What Survivors Need
Hester Hill Schnipper, LICSW, OSW-C Program Manager, Oncology Social Work
FEBRUARY 09, 2017
This topic could fill a book--and wait, it already has! (a shameless plug here for my book After Breast Cancer: A Commonsense Guide to Life after Treatment. There are a couple of chapters that are breast cancer specific, but most of it is relevant for anyone). Today's contribution, however, is a nice article from Cure Today that discusses events from a recent conference on survivorship.
It opens with a discussion of the heavily-discussed Survivorship Care Plan. This is a document that is supposed to be given to all patients when they complete treatment that is aimed at cure. It includes specific, albeit brief, details of chemotherapy, radiation, surgery, and any other treatment that was given.

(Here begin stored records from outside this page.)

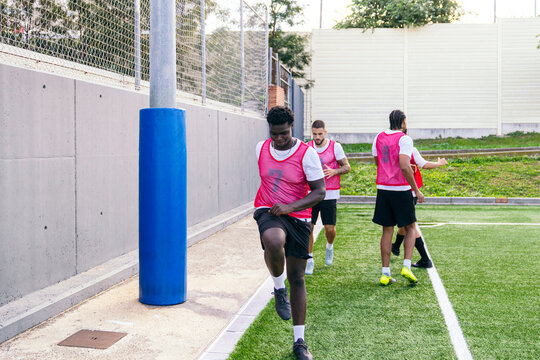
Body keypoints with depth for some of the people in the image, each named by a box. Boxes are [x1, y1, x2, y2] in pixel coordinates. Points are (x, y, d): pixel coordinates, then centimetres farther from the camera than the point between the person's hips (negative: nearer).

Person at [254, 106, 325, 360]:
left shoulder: (307, 154, -10)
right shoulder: (261, 148, 3)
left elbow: (320, 192, -11)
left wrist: (290, 206, -23)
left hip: (298, 217, -1)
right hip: (268, 212, 1)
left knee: (297, 278, 4)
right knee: (273, 241, -37)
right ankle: (279, 288, -6)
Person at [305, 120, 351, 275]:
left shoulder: (335, 146, -2)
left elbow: (347, 167, 1)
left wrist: (334, 171, -18)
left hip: (329, 194, -1)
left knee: (330, 228, -1)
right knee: (308, 226, -5)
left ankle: (329, 247, 34)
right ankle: (310, 260, 10)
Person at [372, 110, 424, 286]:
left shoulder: (379, 137, 9)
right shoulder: (404, 139, -10)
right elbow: (404, 167, -21)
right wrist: (416, 190, -14)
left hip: (383, 189, 5)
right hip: (401, 190, -5)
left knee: (387, 231, 9)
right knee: (410, 228, 11)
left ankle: (385, 273, 8)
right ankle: (406, 266, -3)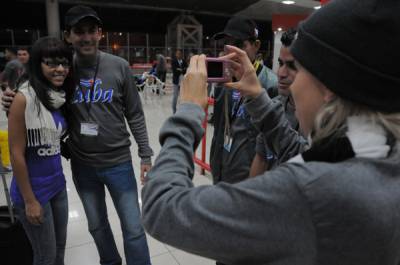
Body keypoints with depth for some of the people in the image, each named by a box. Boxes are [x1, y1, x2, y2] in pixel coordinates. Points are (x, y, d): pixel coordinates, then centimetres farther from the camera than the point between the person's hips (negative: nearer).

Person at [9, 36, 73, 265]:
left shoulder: (61, 97, 1)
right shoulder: (24, 98, -19)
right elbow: (16, 153, -17)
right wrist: (29, 200, -13)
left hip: (57, 185, 6)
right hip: (34, 190, -6)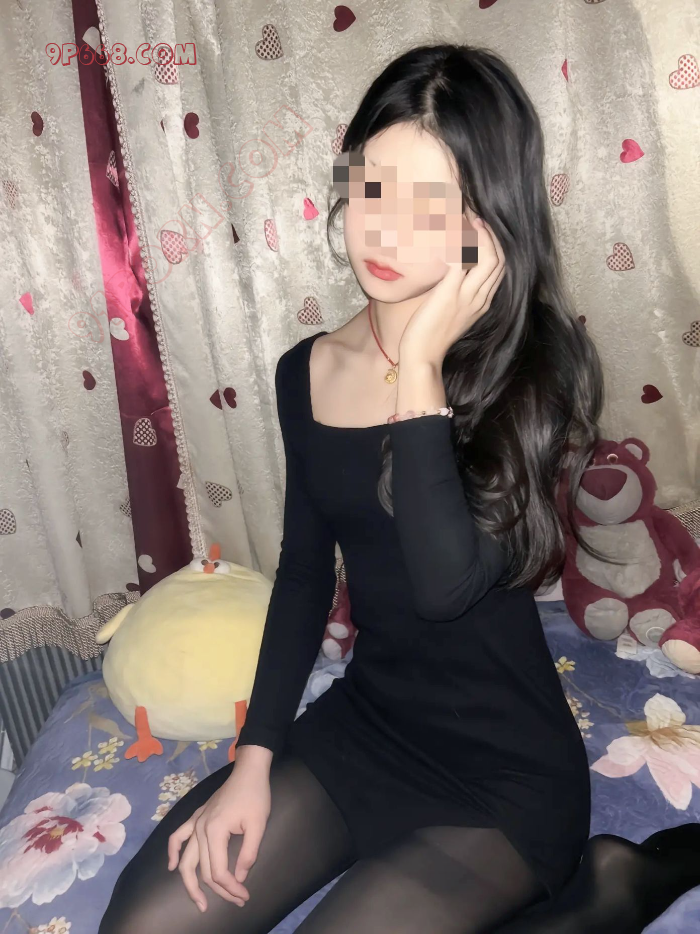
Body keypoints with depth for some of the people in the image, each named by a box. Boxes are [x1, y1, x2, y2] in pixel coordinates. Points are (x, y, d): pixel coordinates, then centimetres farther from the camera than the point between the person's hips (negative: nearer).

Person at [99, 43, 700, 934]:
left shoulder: (533, 367, -16)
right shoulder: (305, 371, -2)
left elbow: (448, 583, -29)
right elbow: (303, 575, 4)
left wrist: (421, 368, -26)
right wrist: (254, 758, 0)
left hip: (502, 768, -4)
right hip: (361, 720, 5)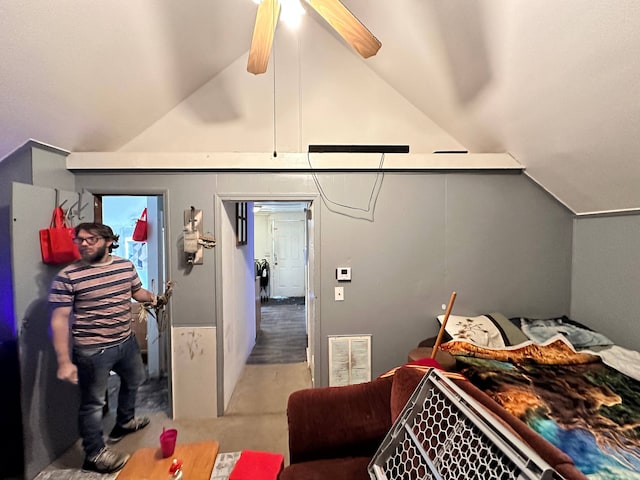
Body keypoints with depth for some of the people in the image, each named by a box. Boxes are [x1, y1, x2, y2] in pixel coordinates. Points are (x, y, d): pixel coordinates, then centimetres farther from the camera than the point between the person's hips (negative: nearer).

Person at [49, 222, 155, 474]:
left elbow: (137, 291, 14)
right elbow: (59, 320, -16)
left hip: (126, 341, 6)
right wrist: (64, 361, -18)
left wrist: (151, 297, -9)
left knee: (134, 380, 27)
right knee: (93, 402, 10)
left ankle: (124, 421, 53)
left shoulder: (126, 266, -2)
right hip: (92, 350, -6)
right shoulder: (67, 276, -17)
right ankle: (94, 455, 34)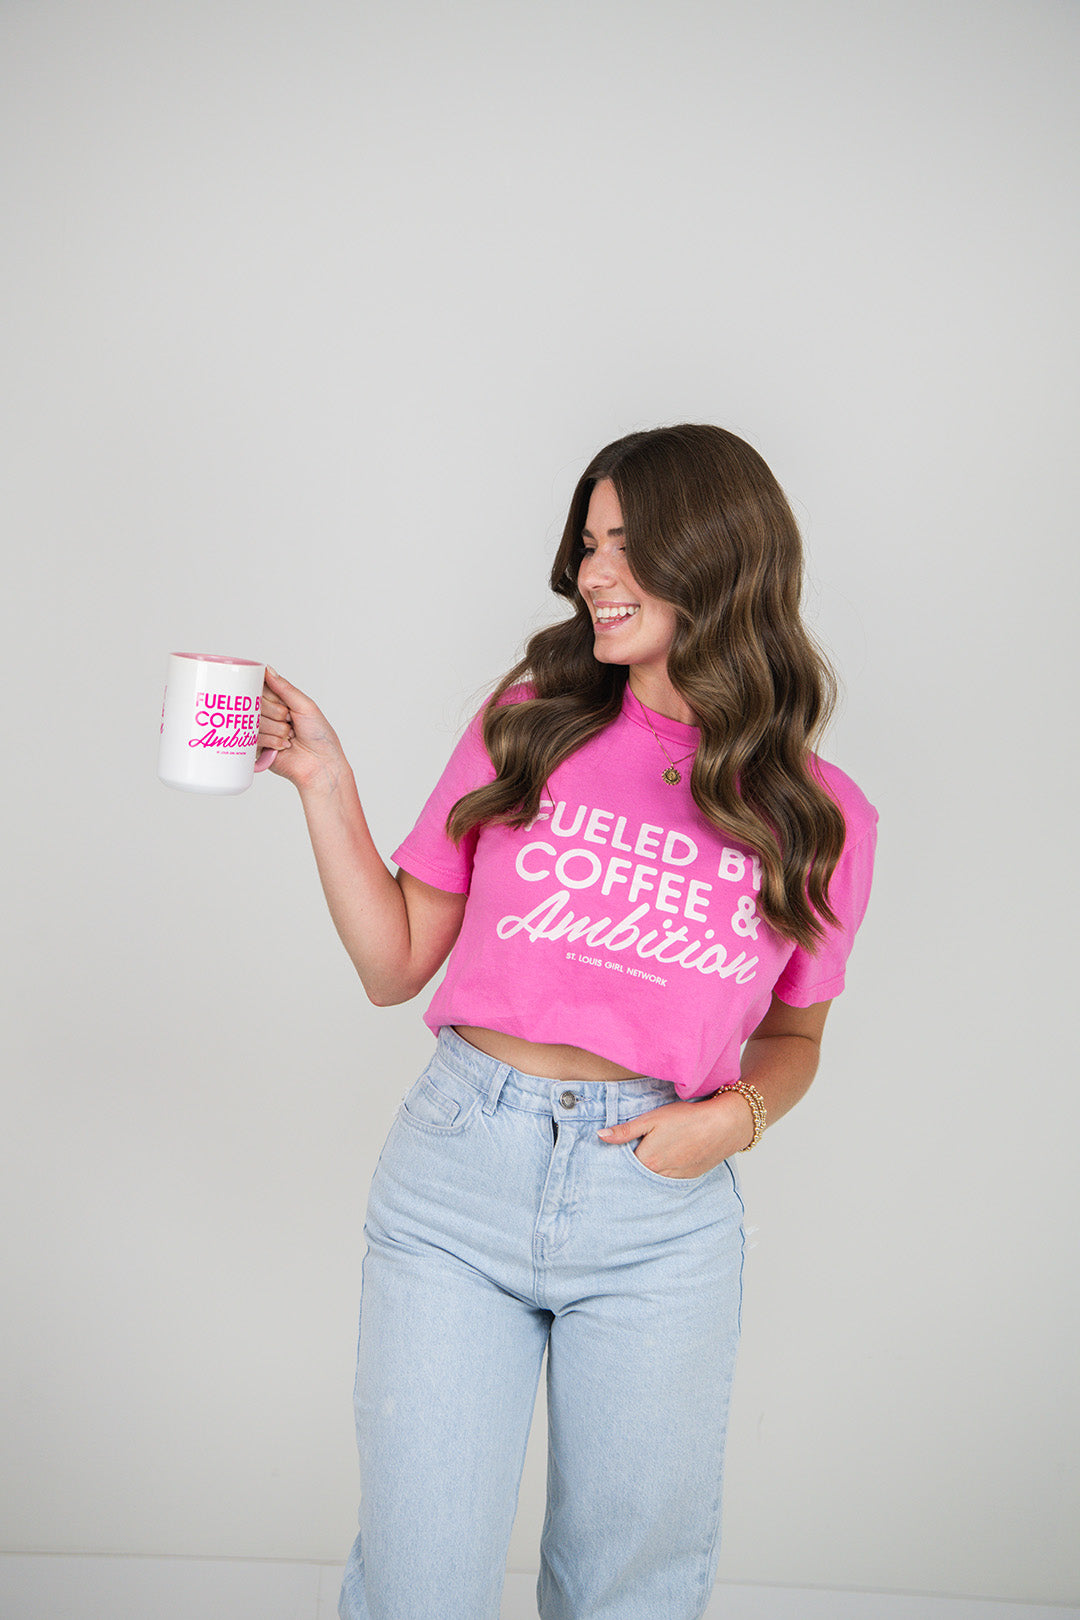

The idea is that the patient has a nice summary of what has happened, and that the information can be easily shared with other doctors involved then or in the future with her care. Although this is now a mandate from a major accreditation group, it is very difficult for hospitals to organize and deliver. At BID, I have been working on this with a small group of colleagues for literally years, and we still don't have a working document or system. The issues can be reduced to resources--meaning usually time and money and staff.
Here is the start and then a link to read more:
What Survivors Need
At this weekend's 2017 Cancer Survivorship Symposium, the discussion
focused on what survivors need, when and with whom. The list of survivors’
follow-up needs is long, and, because cancer affects each person
differently, distinct to the person and his or her cancer and treatment.
So where to start. The first thing a survivor needs when treatment ends is a Survivorship Care Plan. While this document should be begin with the day of diagnosis, it is currently given as an exit interview for the patient and gives all the details about the cancer and treatment, including date and stage of cancer at diagnosis and any details that may have affected treatment such as family, economic standing, etc. It looks at physical, emotional, and social needs, and, depending on the template, other issues such as employment.
Critical information on the plan is a listing of the drugs used in treatment and dosage because as time goes on, we are learning more information about late effects of drugs and/or radiation. For example, we know now that some drugs cause second cancers, and patients who had those drugs need to be followed closely. We know that radiation to certain parts of the body may diminish muscles and blood flow over time as atrophy occurs.
It is so logical that a patient would finish treatment with this document, and yet the vast majority don’t – in part because it is not offered. If this is the case for you, ask your oncologist to create one or print off an online template and do your own. There are multiple templates for care plans, but I recommend the one from Cancer.net, the website of the American Society for Clinical Oncology.